The lawsuit maintains that because Kanakuk and White continued to employ Newman after becoming aware of his inappropriate behavior "they approved of his conduct."
Linda Turley, of the Turley Law Firm in Dallas says, "This case is one in our continuing effort to obtain justice for the victims of childhood sexual abuse.

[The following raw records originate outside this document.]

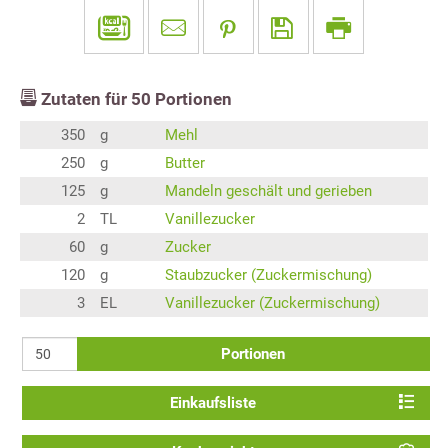
Zutaten für
50
Portionen
350
g
Mehl
250
g
Butter
125
g
Mandeln geschält und gerieben
2
TL
Vanillezucker
60
g
Zucker
120
g
Staubzucker (Zuckermischung)
3
EL
Vanillezucker (Zuckermischung)
Portionen
Einkaufsliste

By shining a light on this very serious issue we hope these Defendants and others will take the necessary steps to keep sexual predators away from children."

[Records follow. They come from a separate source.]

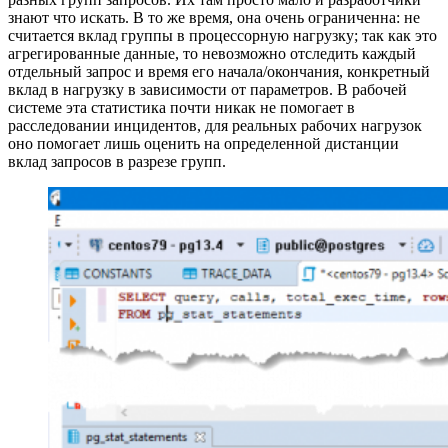
знают что искать. В то же время, она очень ограниченна: не
считается вклад группы в процессорную нагрузку; так как это
агрегированные данные, то невозможно отследить каждый
отдельный запрос и время его начала/окончания, конкретный
вклад в нагрузку в зависимости от параметров. В рабочей
системе эта статистика почти никак не помогает в
расследовании инцидентов, для реальных рабочих нагрузок
оно помогает лишь оценить на определенной дистанции
вклад запросов в разрезе групп.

Last month attorney's Mike Merrell and G. Rick DiGiorgio filed the first civil lawsuit against the camp, White and Newman in Taney County.
Turley says Kanakuk has actively recruited Texas campers for years at informational meetings, by mail, email and phone.
Newman traveled around the country recruiting campers for Kankuk and often stayed with the families of young boys who say he abused them not only at the camp, but also inside their homes when he represented the business.
Sex charges were filed against Newman in La Plata County, Colorado following a similar incident with a young boy at Kanakuk's K-Colorado facility (which was sold to White's daughter and son-in-law and has been renamed KIVU) in September of 2008. Those charges were dismissed following Newman's double life sentence in Missouri.
Authorities in Oklahoma, Texas, Alabama and other states have expressed interest in pursuing similar charges against Newman.
The federal lawsuit says that John Doe I has suffered medical and psychological injuries and will continue to need treatment, "The childhood sexual abuse of John Doe I in the context of what was purported to be Christian ministry further complicated his injuries and treatment."
The Turley Law Firm won a $119 Million dollar judgement against the Catholic Diocese in Texas for covering up the conduct of a pedophile priest. Defrocked Roman Catholic priest Ruldoph "Rudy" Kos was convicted of multiple counts of child molestation against altar boys and is serving four life sentences.
The plaintiff's want a jury trial and are seeking damages in excess of $75,000.